Universal healthcare was initiated through Ayushman Bharat Yojana or Pradhan Mantri Jan Arogya Yojana (PMJAY) in February 2018. It is a matter of national pride to see that the underserved and unserved sections of society have been thought of and access to healthcare is being provided to them through the Ayushman Bharat scheme under the trust or insurance schemes of the states.
Since the Cabinet approval in March 2018, the execution of PMJAY scheme has been on a fast track, which reflects in the enrolment of 1.7 crore people till February 12, 2019. If state health insurance beneficiaries, who switched to PMJAY are added, the total list adds up to 5 crore, as per the National Health Authority (NHA). In the first five months, one million patient admissions through 14,771 empanelled hospitals with authorized disbursements of Rs 1,544 crore was a stellar achievement.

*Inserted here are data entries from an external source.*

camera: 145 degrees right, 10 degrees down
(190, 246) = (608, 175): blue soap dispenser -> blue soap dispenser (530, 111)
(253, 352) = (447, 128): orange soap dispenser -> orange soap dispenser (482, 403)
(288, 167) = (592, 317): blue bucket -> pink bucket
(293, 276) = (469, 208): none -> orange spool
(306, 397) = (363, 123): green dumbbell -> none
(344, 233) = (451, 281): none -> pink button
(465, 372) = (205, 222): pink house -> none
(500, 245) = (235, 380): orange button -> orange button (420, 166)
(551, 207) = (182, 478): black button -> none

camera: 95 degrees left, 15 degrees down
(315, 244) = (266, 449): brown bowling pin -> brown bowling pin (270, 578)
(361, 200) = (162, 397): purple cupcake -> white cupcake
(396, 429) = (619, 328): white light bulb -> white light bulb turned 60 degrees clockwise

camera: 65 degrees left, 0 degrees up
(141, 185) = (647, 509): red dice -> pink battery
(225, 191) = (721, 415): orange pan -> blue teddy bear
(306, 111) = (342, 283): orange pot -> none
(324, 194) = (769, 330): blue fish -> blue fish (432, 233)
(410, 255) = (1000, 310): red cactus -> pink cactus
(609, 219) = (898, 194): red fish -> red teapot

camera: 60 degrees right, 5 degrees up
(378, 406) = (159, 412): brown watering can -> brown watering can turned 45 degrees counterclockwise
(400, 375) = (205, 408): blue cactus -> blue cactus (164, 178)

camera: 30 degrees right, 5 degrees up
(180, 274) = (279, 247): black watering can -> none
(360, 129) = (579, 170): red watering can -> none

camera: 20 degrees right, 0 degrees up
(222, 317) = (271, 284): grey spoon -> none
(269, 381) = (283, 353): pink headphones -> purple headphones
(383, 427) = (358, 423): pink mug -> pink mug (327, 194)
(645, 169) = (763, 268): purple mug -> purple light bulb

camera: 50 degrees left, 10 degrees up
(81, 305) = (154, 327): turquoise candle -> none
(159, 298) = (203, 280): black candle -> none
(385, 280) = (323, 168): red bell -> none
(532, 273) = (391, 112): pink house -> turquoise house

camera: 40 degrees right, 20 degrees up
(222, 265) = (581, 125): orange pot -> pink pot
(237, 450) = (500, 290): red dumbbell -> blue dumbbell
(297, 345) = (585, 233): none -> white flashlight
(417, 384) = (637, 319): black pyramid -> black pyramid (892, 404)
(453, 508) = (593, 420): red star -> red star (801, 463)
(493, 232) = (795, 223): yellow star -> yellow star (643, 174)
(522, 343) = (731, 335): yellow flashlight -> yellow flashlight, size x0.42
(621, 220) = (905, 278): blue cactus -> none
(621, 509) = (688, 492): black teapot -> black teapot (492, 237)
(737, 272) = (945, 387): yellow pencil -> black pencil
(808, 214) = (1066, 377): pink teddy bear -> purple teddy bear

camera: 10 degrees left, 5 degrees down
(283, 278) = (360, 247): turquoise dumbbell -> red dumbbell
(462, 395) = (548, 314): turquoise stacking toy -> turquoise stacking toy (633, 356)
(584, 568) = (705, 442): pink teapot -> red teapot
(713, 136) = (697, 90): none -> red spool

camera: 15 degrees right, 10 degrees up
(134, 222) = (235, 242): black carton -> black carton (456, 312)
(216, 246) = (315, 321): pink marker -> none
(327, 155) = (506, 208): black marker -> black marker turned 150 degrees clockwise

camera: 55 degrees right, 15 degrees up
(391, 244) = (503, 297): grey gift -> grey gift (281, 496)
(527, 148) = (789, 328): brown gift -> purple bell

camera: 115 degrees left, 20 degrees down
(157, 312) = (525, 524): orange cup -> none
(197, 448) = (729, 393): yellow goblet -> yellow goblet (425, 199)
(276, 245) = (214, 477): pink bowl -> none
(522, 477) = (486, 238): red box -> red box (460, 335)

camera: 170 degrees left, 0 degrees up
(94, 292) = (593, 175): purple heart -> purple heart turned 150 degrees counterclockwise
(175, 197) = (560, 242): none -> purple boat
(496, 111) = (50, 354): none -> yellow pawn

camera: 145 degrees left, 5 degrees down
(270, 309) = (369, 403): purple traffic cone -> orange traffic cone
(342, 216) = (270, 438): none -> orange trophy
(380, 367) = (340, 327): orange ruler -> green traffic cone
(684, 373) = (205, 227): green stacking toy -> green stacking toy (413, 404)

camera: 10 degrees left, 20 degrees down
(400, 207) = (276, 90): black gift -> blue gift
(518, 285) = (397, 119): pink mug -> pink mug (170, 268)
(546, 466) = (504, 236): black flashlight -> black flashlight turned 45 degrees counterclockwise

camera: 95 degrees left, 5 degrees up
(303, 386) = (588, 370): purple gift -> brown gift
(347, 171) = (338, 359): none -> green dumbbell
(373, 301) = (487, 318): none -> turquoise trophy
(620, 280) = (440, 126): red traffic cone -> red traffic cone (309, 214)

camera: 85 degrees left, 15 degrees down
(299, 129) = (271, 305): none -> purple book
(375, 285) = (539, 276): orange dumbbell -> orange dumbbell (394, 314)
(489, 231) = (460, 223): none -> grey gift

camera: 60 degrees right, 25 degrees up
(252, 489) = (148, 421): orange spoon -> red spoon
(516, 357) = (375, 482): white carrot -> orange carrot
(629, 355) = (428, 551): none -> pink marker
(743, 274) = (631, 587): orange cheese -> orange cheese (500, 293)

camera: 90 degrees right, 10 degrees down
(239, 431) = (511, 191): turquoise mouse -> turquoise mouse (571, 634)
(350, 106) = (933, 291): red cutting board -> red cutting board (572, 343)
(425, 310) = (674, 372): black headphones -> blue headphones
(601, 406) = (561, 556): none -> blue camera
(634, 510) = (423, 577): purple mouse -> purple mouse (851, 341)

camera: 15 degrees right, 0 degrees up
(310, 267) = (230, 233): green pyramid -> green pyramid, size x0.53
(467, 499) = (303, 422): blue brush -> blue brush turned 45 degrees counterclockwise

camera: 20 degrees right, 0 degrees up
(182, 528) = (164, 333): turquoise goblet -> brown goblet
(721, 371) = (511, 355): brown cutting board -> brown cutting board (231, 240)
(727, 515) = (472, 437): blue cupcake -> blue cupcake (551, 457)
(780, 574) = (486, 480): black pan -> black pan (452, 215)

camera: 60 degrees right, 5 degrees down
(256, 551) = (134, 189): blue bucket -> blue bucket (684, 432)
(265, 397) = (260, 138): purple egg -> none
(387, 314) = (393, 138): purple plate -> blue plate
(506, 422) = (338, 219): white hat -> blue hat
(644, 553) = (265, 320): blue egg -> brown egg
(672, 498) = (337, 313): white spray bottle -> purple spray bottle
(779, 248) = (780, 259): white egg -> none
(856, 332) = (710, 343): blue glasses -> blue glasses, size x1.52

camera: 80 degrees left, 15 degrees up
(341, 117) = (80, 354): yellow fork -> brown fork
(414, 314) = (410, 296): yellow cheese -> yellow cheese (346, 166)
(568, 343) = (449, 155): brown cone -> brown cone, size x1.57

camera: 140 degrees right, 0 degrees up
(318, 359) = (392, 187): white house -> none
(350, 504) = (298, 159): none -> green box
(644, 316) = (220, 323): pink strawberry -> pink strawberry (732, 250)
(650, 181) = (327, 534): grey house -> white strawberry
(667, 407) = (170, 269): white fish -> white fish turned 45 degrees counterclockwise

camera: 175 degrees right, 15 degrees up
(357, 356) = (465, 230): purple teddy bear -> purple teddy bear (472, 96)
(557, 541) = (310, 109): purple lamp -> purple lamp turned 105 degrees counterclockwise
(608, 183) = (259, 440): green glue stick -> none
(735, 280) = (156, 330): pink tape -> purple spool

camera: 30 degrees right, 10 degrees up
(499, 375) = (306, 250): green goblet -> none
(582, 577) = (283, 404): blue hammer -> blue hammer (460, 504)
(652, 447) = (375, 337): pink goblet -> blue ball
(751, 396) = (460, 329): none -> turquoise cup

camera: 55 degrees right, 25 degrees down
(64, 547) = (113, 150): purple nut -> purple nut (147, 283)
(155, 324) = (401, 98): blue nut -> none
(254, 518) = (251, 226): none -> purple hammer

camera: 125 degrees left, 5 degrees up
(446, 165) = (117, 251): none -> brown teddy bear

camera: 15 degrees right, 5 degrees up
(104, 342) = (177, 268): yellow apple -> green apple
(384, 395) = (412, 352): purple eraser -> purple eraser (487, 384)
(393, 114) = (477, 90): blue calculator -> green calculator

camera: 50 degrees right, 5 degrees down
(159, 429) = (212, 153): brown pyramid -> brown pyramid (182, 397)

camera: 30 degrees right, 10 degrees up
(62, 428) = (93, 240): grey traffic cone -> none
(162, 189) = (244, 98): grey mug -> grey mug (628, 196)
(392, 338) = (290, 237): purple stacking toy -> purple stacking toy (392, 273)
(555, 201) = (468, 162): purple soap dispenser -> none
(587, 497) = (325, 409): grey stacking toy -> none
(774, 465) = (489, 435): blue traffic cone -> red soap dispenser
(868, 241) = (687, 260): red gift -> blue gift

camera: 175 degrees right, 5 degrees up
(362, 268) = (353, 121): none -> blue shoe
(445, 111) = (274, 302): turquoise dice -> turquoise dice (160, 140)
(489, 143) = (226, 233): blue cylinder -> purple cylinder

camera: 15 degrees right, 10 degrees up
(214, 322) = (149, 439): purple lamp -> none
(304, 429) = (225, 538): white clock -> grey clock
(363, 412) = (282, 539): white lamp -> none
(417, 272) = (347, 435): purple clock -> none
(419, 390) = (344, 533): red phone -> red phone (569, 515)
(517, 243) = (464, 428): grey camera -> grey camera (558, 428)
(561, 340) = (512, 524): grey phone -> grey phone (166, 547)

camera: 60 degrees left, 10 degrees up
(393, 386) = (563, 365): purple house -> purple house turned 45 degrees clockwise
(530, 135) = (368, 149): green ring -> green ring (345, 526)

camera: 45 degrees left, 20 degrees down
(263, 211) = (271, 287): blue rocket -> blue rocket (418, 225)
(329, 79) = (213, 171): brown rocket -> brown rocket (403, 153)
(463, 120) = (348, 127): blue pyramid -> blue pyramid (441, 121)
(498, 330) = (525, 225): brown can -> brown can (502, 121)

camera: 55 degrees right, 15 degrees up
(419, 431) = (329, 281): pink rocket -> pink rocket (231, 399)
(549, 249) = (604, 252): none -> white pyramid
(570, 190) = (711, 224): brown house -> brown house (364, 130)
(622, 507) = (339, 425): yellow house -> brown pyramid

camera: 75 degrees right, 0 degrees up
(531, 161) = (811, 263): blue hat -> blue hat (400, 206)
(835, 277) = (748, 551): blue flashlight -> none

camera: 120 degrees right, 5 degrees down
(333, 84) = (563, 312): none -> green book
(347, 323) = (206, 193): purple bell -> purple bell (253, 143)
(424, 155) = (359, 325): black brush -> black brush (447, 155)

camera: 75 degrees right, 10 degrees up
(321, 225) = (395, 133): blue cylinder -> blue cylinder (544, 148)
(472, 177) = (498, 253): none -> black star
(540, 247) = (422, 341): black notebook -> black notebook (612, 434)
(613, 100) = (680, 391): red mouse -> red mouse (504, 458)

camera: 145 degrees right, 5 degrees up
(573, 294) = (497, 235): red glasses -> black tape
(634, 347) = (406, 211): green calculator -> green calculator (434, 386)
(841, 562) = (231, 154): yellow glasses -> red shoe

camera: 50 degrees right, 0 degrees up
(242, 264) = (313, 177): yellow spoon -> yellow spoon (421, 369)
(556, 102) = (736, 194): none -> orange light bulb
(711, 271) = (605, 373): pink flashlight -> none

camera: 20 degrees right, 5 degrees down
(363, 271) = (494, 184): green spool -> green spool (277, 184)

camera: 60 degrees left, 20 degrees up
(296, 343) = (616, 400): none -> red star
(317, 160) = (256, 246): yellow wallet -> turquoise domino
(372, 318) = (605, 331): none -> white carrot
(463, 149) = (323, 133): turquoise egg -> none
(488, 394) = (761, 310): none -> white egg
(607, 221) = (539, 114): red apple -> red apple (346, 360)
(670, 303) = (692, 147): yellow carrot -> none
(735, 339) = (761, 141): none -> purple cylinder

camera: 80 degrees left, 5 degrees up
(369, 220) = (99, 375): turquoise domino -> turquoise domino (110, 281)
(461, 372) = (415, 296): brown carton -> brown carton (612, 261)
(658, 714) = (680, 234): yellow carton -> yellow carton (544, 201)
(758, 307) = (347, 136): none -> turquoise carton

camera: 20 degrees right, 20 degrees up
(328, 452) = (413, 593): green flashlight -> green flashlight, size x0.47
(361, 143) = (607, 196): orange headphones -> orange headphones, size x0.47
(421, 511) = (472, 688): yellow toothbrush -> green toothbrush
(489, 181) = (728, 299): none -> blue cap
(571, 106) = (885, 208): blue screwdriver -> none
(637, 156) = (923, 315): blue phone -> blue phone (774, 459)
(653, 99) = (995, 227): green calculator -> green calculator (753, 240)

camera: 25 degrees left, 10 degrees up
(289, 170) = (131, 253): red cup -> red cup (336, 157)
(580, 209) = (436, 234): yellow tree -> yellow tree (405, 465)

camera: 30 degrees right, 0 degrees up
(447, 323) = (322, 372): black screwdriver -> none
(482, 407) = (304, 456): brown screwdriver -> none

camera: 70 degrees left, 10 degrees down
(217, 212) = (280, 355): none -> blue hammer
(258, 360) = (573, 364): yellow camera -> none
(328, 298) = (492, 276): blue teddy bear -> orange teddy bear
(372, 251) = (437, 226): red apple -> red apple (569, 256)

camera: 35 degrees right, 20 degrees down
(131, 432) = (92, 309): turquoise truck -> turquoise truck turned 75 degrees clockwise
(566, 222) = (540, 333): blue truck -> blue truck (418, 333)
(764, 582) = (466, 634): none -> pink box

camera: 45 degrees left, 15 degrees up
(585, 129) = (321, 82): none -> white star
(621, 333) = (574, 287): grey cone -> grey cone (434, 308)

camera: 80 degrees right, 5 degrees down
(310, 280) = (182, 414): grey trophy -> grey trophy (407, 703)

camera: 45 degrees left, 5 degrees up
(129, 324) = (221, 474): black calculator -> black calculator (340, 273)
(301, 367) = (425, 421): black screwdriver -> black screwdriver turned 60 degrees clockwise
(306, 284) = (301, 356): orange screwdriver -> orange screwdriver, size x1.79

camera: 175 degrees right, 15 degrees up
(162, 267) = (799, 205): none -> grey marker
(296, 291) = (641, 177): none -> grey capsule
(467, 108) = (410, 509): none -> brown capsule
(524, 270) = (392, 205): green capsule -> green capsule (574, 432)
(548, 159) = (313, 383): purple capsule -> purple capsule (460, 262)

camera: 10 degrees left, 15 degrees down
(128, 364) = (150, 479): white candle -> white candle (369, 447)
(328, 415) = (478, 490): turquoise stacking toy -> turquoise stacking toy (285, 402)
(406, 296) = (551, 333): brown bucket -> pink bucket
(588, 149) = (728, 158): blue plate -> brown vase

However, as with any large scheme, which is rolled out in larger interest of people but as it goes along the glitches appear and they need to be addressed. PMJAY is at a similar phase. It’s crucial for the industry to work with the government to co-create PMJAY version 2.0 keeping patients at the centre of well-defined clinical outcomes and elements that needs to change as we progress towards universal healthcare.
These inputs need to come from six different stakeholders that hold responsibility of the last-mile healthcare delivery to patients like hospitals and diagnostics providers, pharmaceutical industry, medical device/ technology industry, health insurance firms, diagnostic industry and private equity firms invested in healthcare companies.
The current version of pricing procedures under Ayushman Bharat PMJAY is based on two fundamental assumptions:
- Acceptable quality of care
- Episodic care giving to patients
Acceptable quality of care is very subjective in nature and have a significant impact on patients, if the care swings to other extreme for worse. Episodic care would have direct financial consequences on the long-term sustainability of the scheme with rising premiums from every repeat procedure for patients. All this, while the patients undergo severe consequences on their quality of life, basis suboptimal outcomes, stemming from acceptable quality.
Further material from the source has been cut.